Impactos do transporte coletivo de Campo Grande na rotina dos usuários
O diagnóstico mostra que o transporte coletivo de Campo Grande afeta diretamente a qualidade de vida dos usuários. Segundo Adelaido Figueiredo, presidente da CDL Campo Grande, o cenário compromete a dignidade do cidadão: “Muitas vezes o consumidor quando chega para consumir, ele encontra um trabalhador ali desmotivado, cansado, mas talvez não saiba que esse trabalhador passou 2 horas entre o ponto de ônibus até a chegada ao emprego e ele vai ter que enfrentar mais 2 horas do momento que ele sai do emprego até chegar à residência dele. Então nós temos 4 horas perdidas por dia… isso é algo desumano”.
O estudo aponta que o estado precário da malha viária e a precariedade dos pontos de parada são os principais fatores que causam atrasos e desconforto. Setenta por cento dos usuários identificam o asfalto destruído como o motivo que impede o cumprimento dos horários e provoca quebras mecânicas nos veículos.
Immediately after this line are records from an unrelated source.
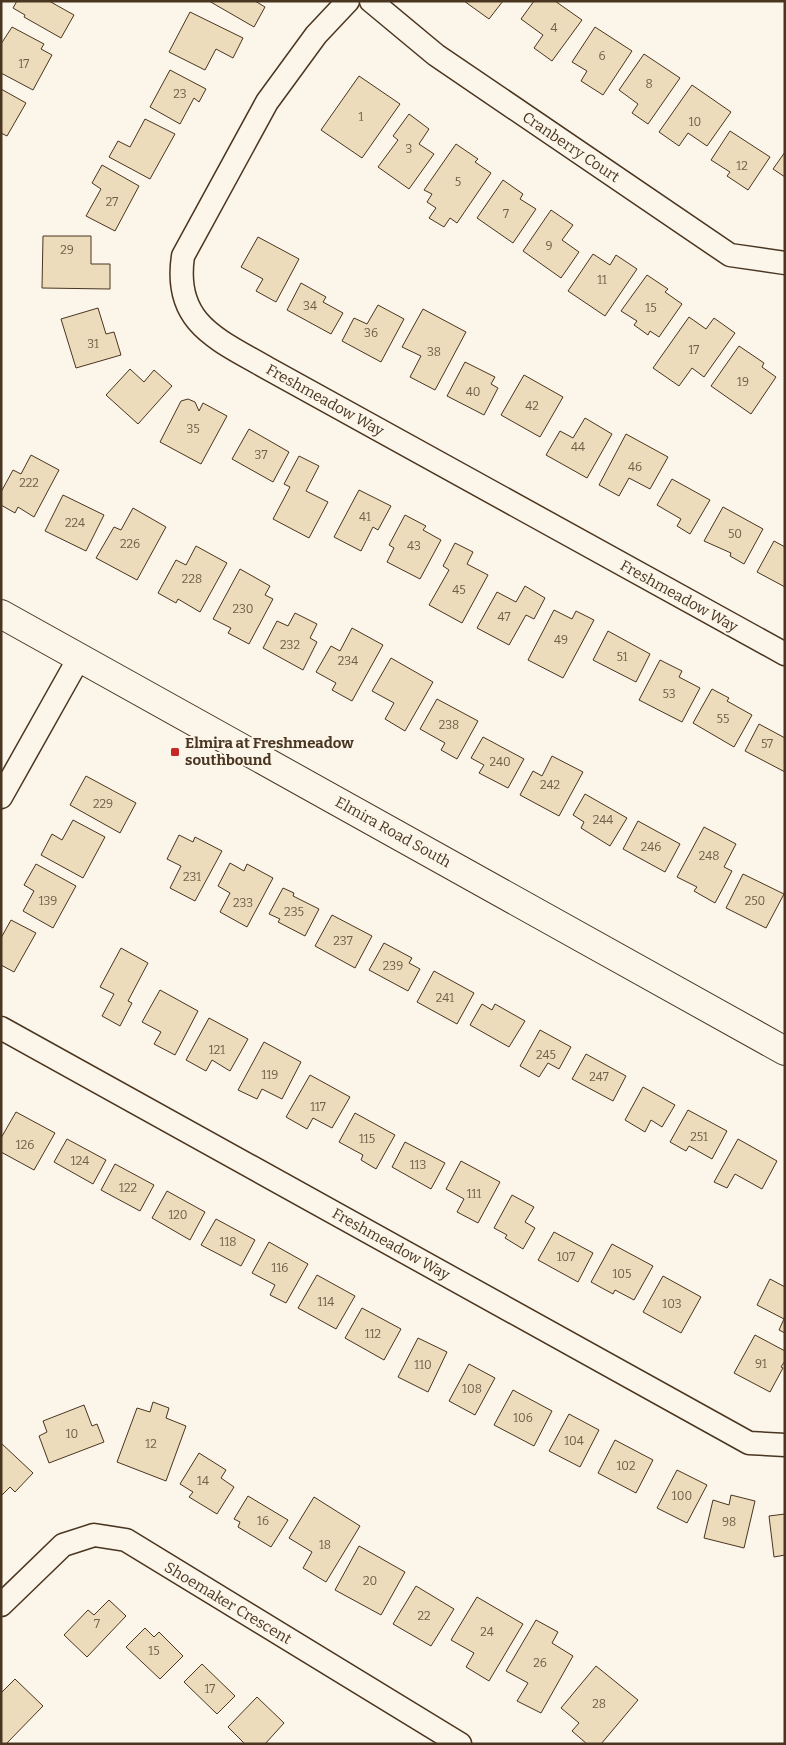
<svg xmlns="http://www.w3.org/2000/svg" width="786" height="1745" font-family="Bitter,serif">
  <rect width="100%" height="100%" fill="#fbf6e9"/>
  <g fill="#ecdcbc" stroke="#4a3520">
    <polygon points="17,1 49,1 74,15 61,38 24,17 25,15 13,8"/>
    <polygon points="209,1 255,1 265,7 254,27"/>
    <polygon points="464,1 503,1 489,19"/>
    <polygon points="534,1 555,1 582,20 552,61 534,48 543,35 521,19"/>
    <polygon points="190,12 243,38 233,58 216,49 205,70 169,52"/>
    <polygon points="12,27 44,44 41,49 52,55 33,90 1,73 1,44"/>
    <polygon points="595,27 632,51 603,95 581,81 587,71 572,62"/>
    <polygon points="644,54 680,78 648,124 632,113 638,104 619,90"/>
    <polygon points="170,70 206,89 199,102 194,98 180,124 150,107"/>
    <polygon points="359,76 400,104 362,158 321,130"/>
    <polygon points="692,85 731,112 707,146 688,133 679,146 659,132"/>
    <polygon points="1,89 26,103 7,136 1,133"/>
    <polygon points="409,114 429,129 419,144 434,154 409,189 378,167 398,140 393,136"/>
    <polygon points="145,119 175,134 150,179 109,157 118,141 130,147"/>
    <polygon points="730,131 770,157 748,190 727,176 730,172 711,160"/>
    <polygon points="456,144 478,159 475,162 491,173 457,223 450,218 444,227 429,218 436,208 427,202 432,194 424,190"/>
    <polygon points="785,152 785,177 773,169"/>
    <polygon points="102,165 139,186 115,231 86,216 101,189 92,183"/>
    <polygon points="503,180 523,194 520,199 536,209 513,243 477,218"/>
    <polygon points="551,210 573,225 562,240 579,252 561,278 523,251"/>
    <polygon points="43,236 91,236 91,264 110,264 110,289 42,288"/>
    <polygon points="258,237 299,259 276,302 256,291 263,279 241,267"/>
    <polygon points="593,254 610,265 616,255 637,269 605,316 568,291"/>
    <polygon points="647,275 668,289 665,292 682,304 659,337 650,331 648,335 634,325 637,321 621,311"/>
    <polygon points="301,283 326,297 323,302 343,313 331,334 287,310"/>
    <polygon points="378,305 404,319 381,362 342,341 354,318 367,324"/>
    <polygon points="98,308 106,334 114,332 121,355 76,368 61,319"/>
    <polygon points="423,309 466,332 435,390 410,377 421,356 402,347"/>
    <polygon points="689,317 706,329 714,318 735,333 704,377 692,368 679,386 653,368"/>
    <polygon points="739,346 764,363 762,367 776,377 751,414 711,386"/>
    <polygon points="465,362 495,377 491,384 498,388 484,415 447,396"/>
    <polygon points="130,369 144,382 154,370 172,386 138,424 106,395"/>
    <polygon points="524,375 563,397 540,437 501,415"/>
    <polygon points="188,399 195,402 199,411 203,403 227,416 201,464 160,442 181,401"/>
    <polygon points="585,418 612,434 587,478 546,455 560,431 573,438"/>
    <polygon points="249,429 289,452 273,482 232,459"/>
    <polygon points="626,434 668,457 650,489 629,478 619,496 599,485"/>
    <polygon points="31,455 59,470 34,517 18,507 15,513 1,505 1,492 13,470 21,474"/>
    <polygon points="299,456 319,466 306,491 328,502 309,538 273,519 290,487 284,484"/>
    <polygon points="672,479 710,500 690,534 677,526 681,519 657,505"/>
    <polygon points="359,490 391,506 378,530 373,527 361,551 334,537"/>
    <polygon points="63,495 104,515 86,551 45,531"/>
    <polygon points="723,507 763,529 744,564 730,556 731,553 704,541"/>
    <polygon points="133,508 166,527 137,580 96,558 114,527 121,530"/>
    <polygon points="405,515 426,526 423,530 441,540 420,579 387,562 394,548 389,545"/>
    <polygon points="774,541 785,547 785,587 757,572"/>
    <polygon points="455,543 473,552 467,564 488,575 462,623 429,605 449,570 443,566"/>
    <polygon points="196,546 227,563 200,612 178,599 176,603 158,593 176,560 186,565"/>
    <polygon points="240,569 270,586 265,595 273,599 249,644 228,633 231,628 213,619"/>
    <polygon points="525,586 545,598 534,619 526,615 509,645 477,628 497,592 516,602"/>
    <polygon points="554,610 572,619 576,611 594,620 563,678 528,660"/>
    <polygon points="295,613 317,624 310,638 317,642 303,670 263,648 277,621 288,626"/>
    <polygon points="352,628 383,645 352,701 332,690 336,683 316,672 331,646 340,651"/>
    <polygon points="608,631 650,654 636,682 593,660"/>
    <polygon points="391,658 433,682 405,731 385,719 394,703 372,691"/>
    <polygon points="660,660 682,671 679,677 700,688 682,722 639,700"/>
    <polygon points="712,689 729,698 727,701 752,715 734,747 693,723"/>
    <polygon points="437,699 478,721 457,759 441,750 445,743 420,729"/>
    <polygon points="759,724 785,738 785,772 745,751"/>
    <polygon points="483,737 524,759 508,788 479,773 484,765 471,758"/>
    <polygon points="552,756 583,772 559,816 520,795 533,771 542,776"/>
    <polygon points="86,776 136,803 120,833 70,805"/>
    <polygon points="585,794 627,818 610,846 581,828 584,822 573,815"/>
    <polygon points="73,820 105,837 83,878 41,855 52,834 62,840"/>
    <polygon points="638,821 680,844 665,872 623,849"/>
    <polygon points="704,827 736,844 724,867 732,871 715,903 694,891 697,887 677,877"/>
    <polygon points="179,835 193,842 195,837 222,851 195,901 170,888 181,866 167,859"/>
    <polygon points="230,863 244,871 247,864 273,878 247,927 220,912 230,893 218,886"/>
    <polygon points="36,864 76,886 53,928 23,911 34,891 24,885"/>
    <polygon points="743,874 784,894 766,928 726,908"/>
    <polygon points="283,888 294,893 293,896 319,909 305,936 278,922 280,919 269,914"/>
    <polygon points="332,915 372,936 355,968 315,946"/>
    <polygon points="11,920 36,933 14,972 1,965 1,938"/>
    <polygon points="384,943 412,958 409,963 420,969 408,991 369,970"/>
    <polygon points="121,948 148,963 128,1001 132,1003 120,1026 102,1016 114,994 100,987"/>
    <polygon points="434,971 474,993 457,1024 417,1002"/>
    <polygon points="160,990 198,1011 175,1055 154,1044 161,1032 142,1022"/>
    <polygon points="482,1004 492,1010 495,1004 525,1021 509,1047 470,1025"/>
    <polygon points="209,1018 248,1039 230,1071 212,1060 206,1071 186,1060"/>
    <polygon points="540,1030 571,1047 559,1069 548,1063 539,1077 520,1066"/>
    <polygon points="264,1042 301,1062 282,1099 262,1089 257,1099 238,1090"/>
    <polygon points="586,1054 626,1076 613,1101 572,1079"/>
    <polygon points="310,1075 350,1097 332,1128 313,1118 307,1129 286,1117"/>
    <polygon points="643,1087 675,1105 662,1127 651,1120 645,1132 625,1120"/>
    <polygon points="688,1110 727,1131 712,1159 689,1146 686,1151 670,1142"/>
    <polygon points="16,1112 55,1133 34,1170 1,1152 1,1138"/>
    <polygon points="355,1113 395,1135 376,1169 361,1160 363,1155 339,1142"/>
    <polygon points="67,1139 106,1160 93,1184 54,1162"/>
    <polygon points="738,1139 777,1161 762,1189 735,1174 727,1188 714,1182"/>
    <polygon points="405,1142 445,1163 431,1189 392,1167"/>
    <polygon points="461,1161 500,1182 478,1223 457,1212 464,1199 446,1189"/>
    <polygon points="115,1164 154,1185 140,1211 101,1190"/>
    <polygon points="167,1191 205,1212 190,1240 152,1218"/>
    <polygon points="512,1195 534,1207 525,1222 535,1228 523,1249 505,1238 507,1235 494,1228"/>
    <polygon points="216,1219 255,1240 241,1266 201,1245"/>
    <polygon points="554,1232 593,1253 578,1282 538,1260"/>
    <polygon points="269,1242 308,1264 286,1303 270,1295 275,1285 252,1273"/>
    <polygon points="612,1244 653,1266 634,1300 615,1290 613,1294 591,1282"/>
    <polygon points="317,1275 355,1296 336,1329 298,1308"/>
    <polygon points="663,1276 701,1297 681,1333 643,1312"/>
    <polygon points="770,1279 785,1287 785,1333 779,1330 784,1319 757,1305"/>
    <polygon points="362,1308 401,1329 384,1360 345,1338"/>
    <polygon points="755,1335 785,1351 785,1361 781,1367 783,1368 770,1392 734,1373"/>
    <polygon points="418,1338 447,1352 428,1392 398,1377"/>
    <polygon points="469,1364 495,1378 475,1415 449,1401"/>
    <polygon points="513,1390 552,1411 534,1446 494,1425"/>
    <polygon points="153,1402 169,1408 166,1418 186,1426 166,1481 117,1462 137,1408 150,1412"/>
    <polygon points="84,1405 92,1426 97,1424 104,1442 49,1463 39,1436 47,1432 43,1421"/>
    <polygon points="569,1414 599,1430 580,1467 549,1451"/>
    <polygon points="615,1440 653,1460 636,1493 598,1473"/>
    <polygon points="1,1443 33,1473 15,1492 10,1487 1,1496"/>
    <polygon points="199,1453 226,1470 221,1478 234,1487 217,1514 189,1497 193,1492 180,1484"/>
    <polygon points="677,1470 707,1485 687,1523 657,1508"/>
    <polygon points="731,1495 755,1501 744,1548 704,1538 713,1500 729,1505"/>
    <polygon points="248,1496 288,1520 271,1547 238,1527 240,1522 234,1519"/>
    <polygon points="314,1497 360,1526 326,1582 303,1568 312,1552 289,1538"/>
    <polygon points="785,1514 785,1555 774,1557 769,1516"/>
    <polygon points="359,1546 405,1572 381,1615 335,1590"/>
    <polygon points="416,1586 454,1609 431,1646 393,1624"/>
    <polygon points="477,1597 523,1624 489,1681 466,1667 474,1653 451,1640"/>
    <polygon points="109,1600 126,1616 87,1657 64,1635 88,1610 94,1615"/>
    <polygon points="536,1620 558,1632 552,1643 573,1656 541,1713 517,1701 528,1683 506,1671"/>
    <polygon points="145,1628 154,1637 159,1632 183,1656 160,1679 126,1647"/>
    <polygon points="202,1664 235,1696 217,1714 184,1682"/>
    <polygon points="596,1666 638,1700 601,1744 587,1744 572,1731 579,1723 561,1708"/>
    <polygon points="15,1679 43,1706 6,1744 1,1744 1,1693"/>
    <polygon points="257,1697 284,1723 265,1744 245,1744 228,1727"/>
  </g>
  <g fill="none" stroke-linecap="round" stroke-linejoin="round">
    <g stroke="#4a3520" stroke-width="25">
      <g id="street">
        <path d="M348,1l-32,34 -49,67 -84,154c-10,67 34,83 84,112l518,286"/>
        <polyline points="371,1 436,55 730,255 785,263"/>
        <polyline points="1,797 79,658"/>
        <polyline points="1,1028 749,1443 785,1445"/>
        <polyline points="1,1605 63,1545 94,1535 126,1540 460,1744"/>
      </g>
    </g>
    <g stroke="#4a3520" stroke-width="30">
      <polyline id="secondary" points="1,614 785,1051"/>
    </g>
    <use href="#street" stroke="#fbf6e9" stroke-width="22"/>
    <use href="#secondary" stroke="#fbf6e9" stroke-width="28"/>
  </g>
  <rect fill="#c62828" stroke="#fbf6e9" stroke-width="2" x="170" y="747" width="10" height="10" rx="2.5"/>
  <g text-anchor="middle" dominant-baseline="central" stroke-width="4" stroke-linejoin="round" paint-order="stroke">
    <g font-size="12" fill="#725f47">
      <text x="554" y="28">4</text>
      <text x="602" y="56">6</text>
      <text x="24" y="64">17</text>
      <text x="649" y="84">8</text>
      <text x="180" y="94">23</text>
      <text x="361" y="117">1</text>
      <text x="695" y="122">10</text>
      <text x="409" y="149">3</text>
      <text x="742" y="166">12</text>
      <text x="458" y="182">5</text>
      <text x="112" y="202">27</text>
      <text x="506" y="214">7</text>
      <text x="549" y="246">9</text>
      <text x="67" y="250">29</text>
      <text x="602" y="280">11</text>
      <text x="310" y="306">34</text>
      <text x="651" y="308">15</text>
      <text x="371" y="333">36</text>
      <text x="93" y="344">31</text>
      <text x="694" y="350">17</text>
      <text x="434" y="352">38</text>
      <text x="743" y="382">19</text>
      <text x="473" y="392">40</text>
      <text x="532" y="406">42</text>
      <text x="193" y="429">35</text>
      <text x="578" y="447">44</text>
      <text x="261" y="455">37</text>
      <text x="635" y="467">46</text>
      <text x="29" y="483">222</text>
      <text x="365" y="517">41</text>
      <text x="75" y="523">224</text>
      <text x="735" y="534">50</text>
      <text x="130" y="544">226</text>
      <text x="414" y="546">43</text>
      <text x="192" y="579">228</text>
      <text x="459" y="590">45</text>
      <text x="243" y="609">230</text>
      <text x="504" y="617">47</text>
      <text x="561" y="640">49</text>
      <text x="290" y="645">232</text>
      <text x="622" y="657">51</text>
      <text x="348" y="661">234</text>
      <text x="669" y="694">53</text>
      <text x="723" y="719">55</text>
      <text x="449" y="725">238</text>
      <text x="767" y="744">57</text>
      <text x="500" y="762">240</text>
      <text x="550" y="785">242</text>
      <text x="103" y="804">229</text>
      <text x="603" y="820">244</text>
      <text x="651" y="847">246</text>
      <text x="709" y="856">248</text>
      <text x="192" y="877">231</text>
      <text x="48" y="901">139</text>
      <text x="755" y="901">250</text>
      <text x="243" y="903">233</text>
      <text x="294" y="912">235</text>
      <text x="343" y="941">237</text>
      <text x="393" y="966">239</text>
      <text x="445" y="998">241</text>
      <text x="217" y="1050">121</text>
      <text x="546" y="1055">245</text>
      <text x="270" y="1075">119</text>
      <text x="599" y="1077">247</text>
      <text x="318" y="1107">117</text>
      <text x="699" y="1137">251</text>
      <text x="367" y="1139">115</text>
      <text x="25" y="1145">126</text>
      <text x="80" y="1161">124</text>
      <text x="418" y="1165">113</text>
      <text x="128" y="1188">122</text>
      <text x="474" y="1194">111</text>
      <text x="178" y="1215">120</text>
      <text x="228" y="1242">118</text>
      <text x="566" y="1257">107</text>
      <text x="280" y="1268">116</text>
      <text x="622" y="1274">105</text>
      <text x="326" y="1302">114</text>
      <text x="672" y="1304">103</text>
      <text x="373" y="1334">112</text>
      <text x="761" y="1364">91</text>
      <text x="423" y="1365">110</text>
      <text x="472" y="1389">108</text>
      <text x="523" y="1418">106</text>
      <text x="72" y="1434">10</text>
      <text x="574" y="1441">104</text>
      <text x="151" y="1444">12</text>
      <text x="626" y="1466">102</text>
      <text x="203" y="1481">14</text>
      <text x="682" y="1496">100</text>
      <text x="263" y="1521">16</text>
      <text x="729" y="1522">98</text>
      <text x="325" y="1545">18</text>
      <text x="370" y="1581">20</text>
      <text x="424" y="1616">22</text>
      <text x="97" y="1624">7</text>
      <text x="487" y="1632">24</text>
      <text x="154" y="1651">15</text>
      <text x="540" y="1663">26</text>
      <text x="210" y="1689">17</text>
      <text x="599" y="1704">28</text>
    </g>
    <g font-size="15" fill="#4a3520" stroke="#fbf6e9">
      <text transform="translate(571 147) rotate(34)">Cranberry Court</text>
      <text transform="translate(325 400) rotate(29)">Freshmeadow Way</text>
      <text transform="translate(679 596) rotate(29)">Freshmeadow Way</text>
      <text transform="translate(393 832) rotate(29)">Elmira Road South</text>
      <text transform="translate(391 1244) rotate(29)">Freshmeadow Way</text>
      <text transform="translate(228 1603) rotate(31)">Shoemaker Crescent</text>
    </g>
    <g font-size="15" font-weight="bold" fill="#4a3520" stroke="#fbf6e9" text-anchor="start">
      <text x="185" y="743">Elmira at Freshmeadow<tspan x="185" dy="17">southbound</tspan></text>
    </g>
  </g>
  <rect width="786" height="1745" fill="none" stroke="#4a3520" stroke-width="5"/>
</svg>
Além disso, 65% dos entrevistados enfrentam pontos de ônibus sem cobertura, assentos ou iluminação, o que gera exaustão física antes mesmo do início da jornada de trabalho.
Dados detalhados sobre o transporte coletivo de Campo Grande
A pesquisa tabulou respostas sobre o tempo dedicado ao trajeto diário, causas dos atrasos, estrutura dos pontos de ônibus, segurança noturna e eficiência dos corredores e terminais.
- 63% dos usuários dedicam, em média, 4 horas por dia ao trajeto de ida e volta (equivalente a 44 dias por ano).
- 22% enfrentam casos extremos de 5 a 6 horas diárias (66 dias por ano).
- 15% dedicam até 2 horas por dia.
Quanto aos motivos para atrasos e desconforto:
- 70% apontam o estado precário das vias e quebras mecânicas.
- 18% indicam o trânsito excessivo de veículos leves nos horários de pico.
- 12% mencionam a falta de ônibus suficientes nas linhas.
Sobre a estrutura dos pontos de ônibus:
- 65% avaliam como péssimo, citando locais sem cobertura, assentos ou iluminação.
- 21% consideram ruim, com bancos quebrados ou telhas danificadas.
- 14% avaliam como regular, com abrigos padronizados em áreas centrais ou shoppings.
Na avaliação da oferta de transporte e segurança no período noturno (após às 21h):
- 73% classificam como crítico ou inexistente, com esperas superiores a 60 minutos e abandono.
- 18% relatam insegurança devido à falta de luz nos pontos.
- 9% consideram satisfatório, principalmente usuários de linhas troncais com frequência mínima.
Sobre os novos corredores de ônibus e terminais de transbordo:
- 67% avaliam como crítico, citando corredores travados e terminais em estado de abandono estrutural.
- 22% percebem ganho de tempo, mas reclamam da falta de integração, avaliando como regular.
- 11% avaliam positivamente, utilizando trechos recém-recapeados.
A pesquisa reforça que o transporte coletivo de Campo Grande enfrenta desafios estruturais que impactam diretamente a mobilidade, a produtividade e a qualidade de vida dos usuários.
Conclusão
O levantamento da CDL Campo Grande e do SPC Brasil evidencia que o transporte coletivo de Campo Grande consome um tempo significativo dos usuários, chegando a 44 dias por ano em deslocamentos. A precariedade das vias, a falta de infraestrutura adequada nos pontos de ônibus e a insegurança no período noturno agravam a situação. Esses fatores comprometem a produtividade dos trabalhadores e afetam o comércio local, configurando um desafio urgente para a mobilidade urbana na capital sul-mato-grossense.